I am trying to implement a Spinlock in GLSL. It will be used in the context of Voxel Cone Tracing. I try to move the information, which stores the lock state, to a separate 3D texture which allows atomic operations. In order to not waste memory I don't use a full integer to store the lock state but only a single bit. The problem is that without limiting the maximum number of iterations, the loop never terminates. I implemented the exact same mechanism in C#, created a lot of tasks working on shared resources and there it works perfectly. The book Euro Par 2017: Parallel Processing Page 274 (can be found on Google) mentions possible caveats when using locks on SIMT devices. I think the code should bypass those caveats.
Problematic GLSL Code:
void imageAtomicRGBA8Avg(layout(RGBA8) volatile image3D image, layout(r32ui) volatile uimage3D lockImage,
ivec3 coords, vec4 value)
{
ivec3 lockCoords = coords;
uint bit = 1<<(lockCoords.z & (4)); //1<<(coord.z % 32)

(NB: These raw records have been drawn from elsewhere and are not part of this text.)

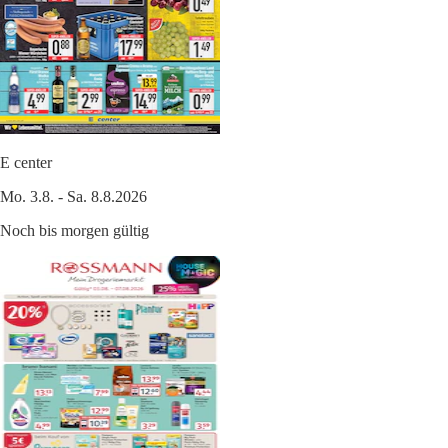
E center
Mo. 3.8. - Sa. 8.8.2026
Noch bis morgen gültig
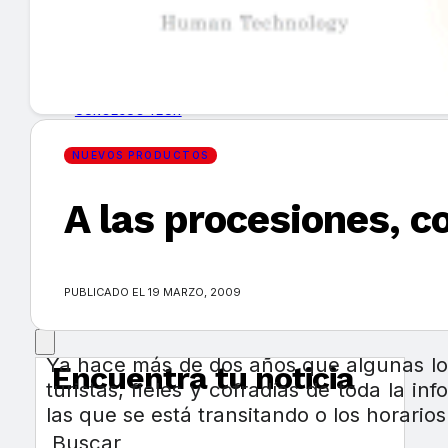
GUÍA DE COMPRA
NUEVOS PRODUCTOS
CONSEJOS TECH
NUEVOS PRODUCTOS
MERCADOS Y TENDENCIAS
A las procesiones, 
EVENTOS
HEMEROTECA
PUBLICADO EL 19 MARZO, 2009
Ya hace más de dos años que algunas loc
Encuentra tu noticia
turistas, fieles y cofradías de toda la i
las que se está transitando o los horario
Buscar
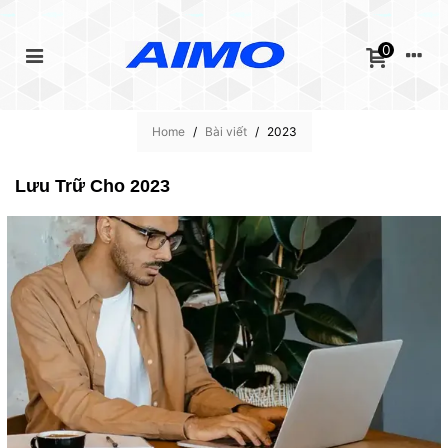
0
Home
/
Bài viết
/
2023
Lưu Trữ Cho 2023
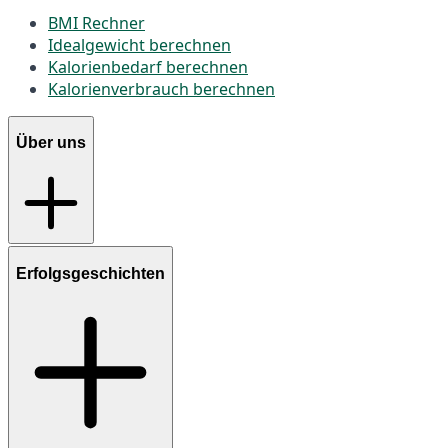
BMI Rechner
Idealgewicht berechnen
Kalorienbedarf berechnen
Kalorienverbrauch berechnen
Über uns
Erfolgsgeschichten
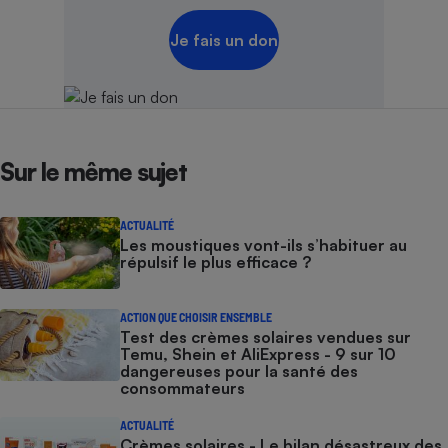
Je fais un don
Sur le même sujet
ACTUALITÉ
Les moustiques vont-ils s’habituer au
répulsif le plus efficace ?
ACTION QUE CHOISIR ENSEMBLE
Test des crèmes solaires vendues sur
Temu, Shein et AliExpress - 9 sur 10
dangereuses pour la santé des
consommateurs
ACTUALITÉ
Crèmes solaires - Le bilan désastreux des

lockCoords.z = lockCoords.z >> 5; //Division by 32
uint oldValue = 0;
//int counter=0;
bool goOn = true;
while (goOn /*&& counter < 10000*/)
//while(true)
{
uint newValue = oldValue | bit;
uint result = imageAtomicCompSwap(lockImage, lockCoords, oldValue, newValue);
//Writing is allowed if could write our value and if the bit indicating the lock is not already set
if (result == oldValue && (result & bit) == 0)
{
vec4 rval = imageLoad(image, coords);
rval.rgb = (rval.rgb * rval.a); // Denormalize
vec4 curValF = rval + value; // Add
curValF.rgb /= curValF.a; // Renormalize
imageStore(image, coords, curValF);
//Release the lock and set the flag such that the loops terminate
bit = ~bit;
oldValue = 0;
while (goOn)
{
newValue = oldValue & bit;
result = imageAtomicCompSwap(lockImage, lockCoords, oldValue, newValue);
if (result == oldValue)
goOn = false; //break;
oldValue = result;
}
//break;
}
oldValue = result;
//++counter;
}
}
Working C# code with identical functionality
public static void Test()
{
int buffer = 0;
int[] resource = new int[2];
Action testA = delegate ()
{
for (int i = 0; i < 100000; ++i)
imageAtomicRGBA8Avg(ref buffer, 1, resource);
};
Action testB = delegate ()
{
for (int i = 0; i < 100000; ++i)
imageAtomicRGBA8Avg(ref buffer, 2, resource);
};
Task[] tA = new Task[100];
Task[] tB = new Task[100];
for (int i = 0; i < tA.Length; ++i)
{
tA[i] = new Task(testA);
tA[i].Start();
tB[i] = new Task(testB);
tB[i].Start();
}
for (int i = 0; i < tA.Length; ++i)
tA[i].Wait();
for (int i = 0; i < tB.Length; ++i)
tB[i].Wait();
}
public static void imageAtomicRGBA8Avg(ref int lockImage, int bit, int[] resource)
{
int oldValue = 0;
int counter = 0;
bool goOn = true;
while (goOn /*&& counter < 10000*/)
{
int newValue = oldValue | bit;
int result = Interlocked.CompareExchange(ref lockImage, newValue, oldValue); //imageAtomicCompSwap(lockImage, lockCoords, oldValue, newValue);
if (result == oldValue && (result & bit) == 0)
{
//Now we hold the lock and can write safely
resource[bit - 1]++;
bit = ~bit;
oldValue = 0;
while (goOn)
{
newValue = oldValue & bit;
result = Interlocked.CompareExchange(ref lockImage, newValue, oldValue); //imageAtomicCompSwap(lockImage, lockCoords, oldValue, newValue);
if (result == oldValue)
goOn = false; //break;
oldValue = result;
}
//break;
}
oldValue = result;
++counter;
}
}
The locking mechanism should work quite identical as the one described in OpenGL Insigts Chapter 22 Octree-Based Sparse Voxelization Using the GPU Hardware Rasterizer by Cyril Crassin and Simon Green. They just use integer textures to store the colors for every voxel which I would like to avoid because this complicates Mip Mapping and other things. I hope the post is understandable, I get the feeling it is already becoming too long...
Why does the GLSL implementation not terminate?